━━━ Documento fuente

El Hamlet de mi tiempo

Los aniversarios sirven para leer y releer, para descubrir y redescubrir. Lo más interesante es el redescubrimiento, la relectura: Cervantes y Shakespeare, pero también las constelaciones, las afinidades y las contradicciones: Shakespeare y Christopher Marlowe, Cervantes y sus contemporáneos. Incluso las constelaciones que podríamos llamar externas: Erasmo, Montaigne, Cervantes. Victor Hugo sostiene que Shakespeare y Cervantes, pero también una larga lista que comienza con Homero, con Job, con Esquilo, son escritores océanicos, escritores sin orillas, llenos de sectores de una profundidad insondable: monstruos marinos, nubarrones y tempestades inalcanzables, laberintos y cavernas. El Shakespeare de mi generación fue, en los comienzos, el de las grandes películas inglesas. Sobre todo, el del Hamlet de Laurence Olivier, que llegamos a conocer de memoria en el Santiago de Chile de fines de los cuarenta y comienzos de los cincuenta. Era una impresión del drama, de la gran tragedia, y quizá, por encima de todo, de la poesía. El verso de Shakespeare recitado por Olivier alcanzaba una belleza acerada, relampagueante.

Ahora recuerdo un atardecer en una casa del barrio de La Reina, en los faldeos de la cordillera de los Andes, un salón rústico y una chimenea de piedra, y la entrada repentina de Laurence Olivier y Vivien Leigh, silenciosos, algo hieráticos, quizá no acostumbrados al exceso de realidad sudamericana. Habían sido invitados hasta el lejano Santiago por el Instituto Británico de Cultura y ahí estaban, frente a los grandes troncos que ardían y crepitaban, sometidos a nuestras miradas y a nuestras preguntas provincianas, ingenuas.

━━━━━━
━━━ Datos registrados

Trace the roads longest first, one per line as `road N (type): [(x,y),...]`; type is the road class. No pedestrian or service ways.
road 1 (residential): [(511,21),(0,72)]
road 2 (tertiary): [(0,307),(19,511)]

━━━━━━

◆ Tareas por realizar:
- 1) Según el texto sobre Shakespeare y Cervantes, ¿qué institución invitó a Laurence Olivier y a Vivien Leigh a Santiago?
- 2) Prolongue el texto sobre Shakespeare y Cervantes a partir de su última oración.
El listado no guarda relación alguna con el texto sobre Shakespeare y Cervantes.

◆ Resultados del ejercicio:
- 1) El Instituto Británico de Cultura.

- 2)
Ahora, con mi memoria difusa, con un inglés necesariamente insuficiente, releo Hamlet con sumo cuidado, con el máximo de atención, y me llevo algunas sorpresas. El fantasma entra de inmediato en escena, mucho más rápido de lo que recordaba, y plantea de inmediato, a través de sus revelaciones de ultratumba, una situación extrema: asesinato de su hermano el rey, usurpación del poder, incesto. «Sábanas incestuosas», dice el texto, y la cara del fantasma, que alcanzamos a divisar, que en alguna forma adivinamos, está martirizada, deformada, marcada por un halo de sangre.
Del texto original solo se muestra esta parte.